Osteoporosis is an age-related problem that can affect anyone, but particularly women as they grow older. Our bones naturally reach their maximum density in adolescence, and then begin to decline in strength after about age 25. But luckily you can build bone strength at any age! It just takes a bit more work once you reach middle age.
Follow these tips to build bone density, prevent osteoporosis, and protect yourself from bone breaks and fractures.
Add calcium to your diet. You probably knew this one already, but you might be surprised to know that adding calcium doesn’t have to mean adding dairy. Sure, milk, yogurt, and cheese are great sources of calcium. But so is calcium-fortified orange juice, leafy greens, almonds, tofu, soy milk, and bony fish like salmon or sardines.
Use supplements. If you find it difficult to get enough calcium from your diet, consider taking calcium supplements. Women should get 1,000 milligrams of calcium before menopause, and increase dosage to 1,500 milligrams afterward. Men should aim for 1,000 milligrams per day, and increase intake to 1,200 milligrams after age 70. Since your body can only absorb 500 milligrams of calcium at a time, spread out your supplements across several meals.

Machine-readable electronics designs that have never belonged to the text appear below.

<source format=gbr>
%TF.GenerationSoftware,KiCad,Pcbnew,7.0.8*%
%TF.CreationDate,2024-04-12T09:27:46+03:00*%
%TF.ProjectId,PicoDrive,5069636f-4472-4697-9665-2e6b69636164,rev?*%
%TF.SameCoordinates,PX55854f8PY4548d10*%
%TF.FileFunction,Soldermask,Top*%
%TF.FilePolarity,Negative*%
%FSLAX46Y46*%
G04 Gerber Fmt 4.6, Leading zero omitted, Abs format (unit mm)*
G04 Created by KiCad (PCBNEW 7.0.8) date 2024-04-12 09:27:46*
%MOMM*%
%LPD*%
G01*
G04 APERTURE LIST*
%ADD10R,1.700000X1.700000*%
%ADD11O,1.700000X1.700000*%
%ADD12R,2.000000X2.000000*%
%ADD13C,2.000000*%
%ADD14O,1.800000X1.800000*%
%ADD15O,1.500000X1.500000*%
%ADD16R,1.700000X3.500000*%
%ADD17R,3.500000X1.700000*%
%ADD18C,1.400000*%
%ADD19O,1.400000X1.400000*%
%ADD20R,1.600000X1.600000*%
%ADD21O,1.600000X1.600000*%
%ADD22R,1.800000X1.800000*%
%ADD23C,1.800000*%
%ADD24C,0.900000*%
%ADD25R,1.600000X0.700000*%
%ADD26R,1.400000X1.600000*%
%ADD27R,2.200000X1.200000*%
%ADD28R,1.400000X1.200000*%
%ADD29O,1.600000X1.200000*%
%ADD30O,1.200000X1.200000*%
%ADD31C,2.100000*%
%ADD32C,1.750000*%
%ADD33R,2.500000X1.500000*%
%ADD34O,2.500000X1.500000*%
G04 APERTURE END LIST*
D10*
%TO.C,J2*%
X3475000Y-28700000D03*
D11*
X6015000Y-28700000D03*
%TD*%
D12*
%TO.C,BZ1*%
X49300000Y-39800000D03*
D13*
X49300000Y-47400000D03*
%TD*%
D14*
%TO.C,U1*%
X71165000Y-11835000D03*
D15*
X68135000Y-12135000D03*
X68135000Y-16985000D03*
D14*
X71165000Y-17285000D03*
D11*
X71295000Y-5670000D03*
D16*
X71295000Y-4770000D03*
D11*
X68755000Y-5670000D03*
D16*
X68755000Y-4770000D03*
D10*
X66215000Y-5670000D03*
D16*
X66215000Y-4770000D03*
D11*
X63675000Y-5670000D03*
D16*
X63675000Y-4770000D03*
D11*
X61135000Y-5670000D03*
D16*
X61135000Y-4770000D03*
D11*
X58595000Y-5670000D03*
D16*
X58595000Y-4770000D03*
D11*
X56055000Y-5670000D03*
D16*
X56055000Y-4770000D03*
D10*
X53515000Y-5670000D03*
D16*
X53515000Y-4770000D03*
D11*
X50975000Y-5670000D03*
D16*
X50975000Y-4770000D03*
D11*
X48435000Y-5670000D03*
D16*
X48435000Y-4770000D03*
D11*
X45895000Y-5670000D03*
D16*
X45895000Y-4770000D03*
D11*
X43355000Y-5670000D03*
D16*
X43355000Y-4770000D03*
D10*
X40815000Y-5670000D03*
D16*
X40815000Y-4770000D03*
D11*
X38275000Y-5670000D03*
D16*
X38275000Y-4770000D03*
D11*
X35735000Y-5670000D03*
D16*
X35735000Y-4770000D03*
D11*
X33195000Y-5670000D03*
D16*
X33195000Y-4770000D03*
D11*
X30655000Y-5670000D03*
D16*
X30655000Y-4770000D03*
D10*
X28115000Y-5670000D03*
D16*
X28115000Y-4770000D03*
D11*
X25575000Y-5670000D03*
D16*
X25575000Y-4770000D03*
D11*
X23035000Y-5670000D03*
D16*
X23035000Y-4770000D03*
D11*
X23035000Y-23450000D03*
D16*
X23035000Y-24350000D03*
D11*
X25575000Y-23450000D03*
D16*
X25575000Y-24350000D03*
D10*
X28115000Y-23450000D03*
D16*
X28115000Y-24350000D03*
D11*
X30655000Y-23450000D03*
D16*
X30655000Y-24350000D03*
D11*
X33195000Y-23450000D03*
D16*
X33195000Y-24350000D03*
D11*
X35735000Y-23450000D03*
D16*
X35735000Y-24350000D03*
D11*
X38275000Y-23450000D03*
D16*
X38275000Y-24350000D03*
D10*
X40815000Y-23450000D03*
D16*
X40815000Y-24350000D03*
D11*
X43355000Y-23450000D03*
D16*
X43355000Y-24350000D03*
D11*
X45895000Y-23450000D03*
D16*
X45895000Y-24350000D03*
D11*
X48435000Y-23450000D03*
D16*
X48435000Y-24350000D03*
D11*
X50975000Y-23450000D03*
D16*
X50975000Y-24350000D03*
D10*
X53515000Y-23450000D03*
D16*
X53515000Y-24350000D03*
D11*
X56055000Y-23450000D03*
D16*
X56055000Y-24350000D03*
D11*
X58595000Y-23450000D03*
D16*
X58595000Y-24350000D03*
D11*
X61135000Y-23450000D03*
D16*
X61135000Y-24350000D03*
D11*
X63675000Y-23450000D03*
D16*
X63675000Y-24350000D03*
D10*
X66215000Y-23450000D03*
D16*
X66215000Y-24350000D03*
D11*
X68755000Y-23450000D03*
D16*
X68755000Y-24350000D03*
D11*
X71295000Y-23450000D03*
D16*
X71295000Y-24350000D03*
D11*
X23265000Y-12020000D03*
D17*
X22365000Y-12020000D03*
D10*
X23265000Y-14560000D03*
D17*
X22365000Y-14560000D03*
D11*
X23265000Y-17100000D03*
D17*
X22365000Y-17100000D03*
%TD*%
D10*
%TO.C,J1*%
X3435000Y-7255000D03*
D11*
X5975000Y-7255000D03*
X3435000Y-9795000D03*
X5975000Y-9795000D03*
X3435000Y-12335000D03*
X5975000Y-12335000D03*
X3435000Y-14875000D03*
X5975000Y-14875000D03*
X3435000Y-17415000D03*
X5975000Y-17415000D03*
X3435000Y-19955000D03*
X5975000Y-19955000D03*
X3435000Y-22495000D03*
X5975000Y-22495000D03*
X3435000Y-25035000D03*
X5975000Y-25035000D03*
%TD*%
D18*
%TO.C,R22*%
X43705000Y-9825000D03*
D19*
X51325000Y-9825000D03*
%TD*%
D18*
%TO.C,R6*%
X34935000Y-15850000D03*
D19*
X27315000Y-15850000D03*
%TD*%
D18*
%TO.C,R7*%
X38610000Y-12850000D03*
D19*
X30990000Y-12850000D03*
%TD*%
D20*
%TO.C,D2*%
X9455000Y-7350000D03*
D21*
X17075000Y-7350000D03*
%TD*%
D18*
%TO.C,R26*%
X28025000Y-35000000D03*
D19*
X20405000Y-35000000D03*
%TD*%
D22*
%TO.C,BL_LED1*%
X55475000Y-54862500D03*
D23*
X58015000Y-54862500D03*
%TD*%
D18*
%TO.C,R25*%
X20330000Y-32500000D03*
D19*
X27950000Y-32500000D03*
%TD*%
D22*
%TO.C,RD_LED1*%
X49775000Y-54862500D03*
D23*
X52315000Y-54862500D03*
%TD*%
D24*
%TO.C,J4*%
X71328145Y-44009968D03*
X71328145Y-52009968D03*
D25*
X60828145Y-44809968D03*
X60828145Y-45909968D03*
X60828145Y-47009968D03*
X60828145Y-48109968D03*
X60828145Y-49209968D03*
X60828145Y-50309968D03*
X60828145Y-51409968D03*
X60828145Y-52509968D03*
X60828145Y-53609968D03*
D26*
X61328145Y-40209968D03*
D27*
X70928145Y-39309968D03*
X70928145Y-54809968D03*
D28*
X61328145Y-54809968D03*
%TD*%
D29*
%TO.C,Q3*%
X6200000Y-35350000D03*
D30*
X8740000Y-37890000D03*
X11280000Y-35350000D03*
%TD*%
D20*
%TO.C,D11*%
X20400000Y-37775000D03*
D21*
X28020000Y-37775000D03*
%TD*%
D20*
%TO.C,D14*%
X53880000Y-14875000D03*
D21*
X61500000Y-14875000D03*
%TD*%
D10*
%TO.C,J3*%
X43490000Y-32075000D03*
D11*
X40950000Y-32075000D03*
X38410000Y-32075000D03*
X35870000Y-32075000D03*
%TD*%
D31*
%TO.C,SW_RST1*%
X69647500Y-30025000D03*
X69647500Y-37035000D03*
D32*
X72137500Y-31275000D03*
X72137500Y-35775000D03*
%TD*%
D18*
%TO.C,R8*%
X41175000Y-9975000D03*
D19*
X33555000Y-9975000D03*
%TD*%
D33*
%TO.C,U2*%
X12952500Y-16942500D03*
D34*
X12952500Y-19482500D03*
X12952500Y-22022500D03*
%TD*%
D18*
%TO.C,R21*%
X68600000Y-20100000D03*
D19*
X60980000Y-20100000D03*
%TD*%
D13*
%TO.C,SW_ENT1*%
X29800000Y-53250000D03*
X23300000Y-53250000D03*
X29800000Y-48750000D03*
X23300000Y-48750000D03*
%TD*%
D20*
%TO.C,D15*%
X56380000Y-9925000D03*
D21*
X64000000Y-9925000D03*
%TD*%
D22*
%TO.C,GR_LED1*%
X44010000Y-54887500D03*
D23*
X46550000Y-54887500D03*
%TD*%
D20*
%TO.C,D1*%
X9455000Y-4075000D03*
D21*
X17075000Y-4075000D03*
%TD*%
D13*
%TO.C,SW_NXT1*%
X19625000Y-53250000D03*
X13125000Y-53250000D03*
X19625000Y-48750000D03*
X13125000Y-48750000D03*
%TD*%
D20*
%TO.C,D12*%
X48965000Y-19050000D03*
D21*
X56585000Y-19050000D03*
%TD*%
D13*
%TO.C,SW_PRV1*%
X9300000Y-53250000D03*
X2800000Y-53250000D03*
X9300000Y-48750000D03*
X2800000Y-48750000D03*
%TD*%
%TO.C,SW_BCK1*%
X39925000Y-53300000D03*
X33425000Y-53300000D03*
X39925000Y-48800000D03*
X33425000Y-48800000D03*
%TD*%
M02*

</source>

Don’t forget vitamin D. This vitamin helps you absorb calcium, and most of us don’t get enough vitamin D from our natural source – the sun. Consider adding a vitamin D supplement to your daily regimen, particularly if you don’t spend much time outside.
Remember your vitamin K and potassium. Vitamin D and calcium tend to get all the attention, but vitamin K and potassium are also important bone-building nutrients. Foods like kale, broccoli, and spinach contain vitamin K, while sweet potatoes and bananas contain high levels of potassium.
Exercise at least thirty minutes a day. Go for a walk, hike or jog every day. As you build up your endurance, increase the intensity of your workouts by speeding up or challenging yourself with hills. The secret to building bone density through exercise is to continue to challenge yourself.
Do site-specific exercises. Loss of bone density tends to occur most often in our wrists, hips, and spines. So perform exercises that specifically target those areas. Stomping your feet (hard enough to crush a can) will strengthen your hips, and planks or pushups are good for your wrists. Work with a physical trainer to learn more exercises that will target these areas.
Lift weights. Building muscle also builds strong bones. Since women in particular lose bone mass after menopause, your best strategy is to go into middle age with strong muscles and bones. But you can start at any age!
Stretch after every workout. Stretching protects your muscles and promotes better posture. It also helps to prevent workout-related injuries, so you won’t experience downtime that prevents you from reaching your exercise goals.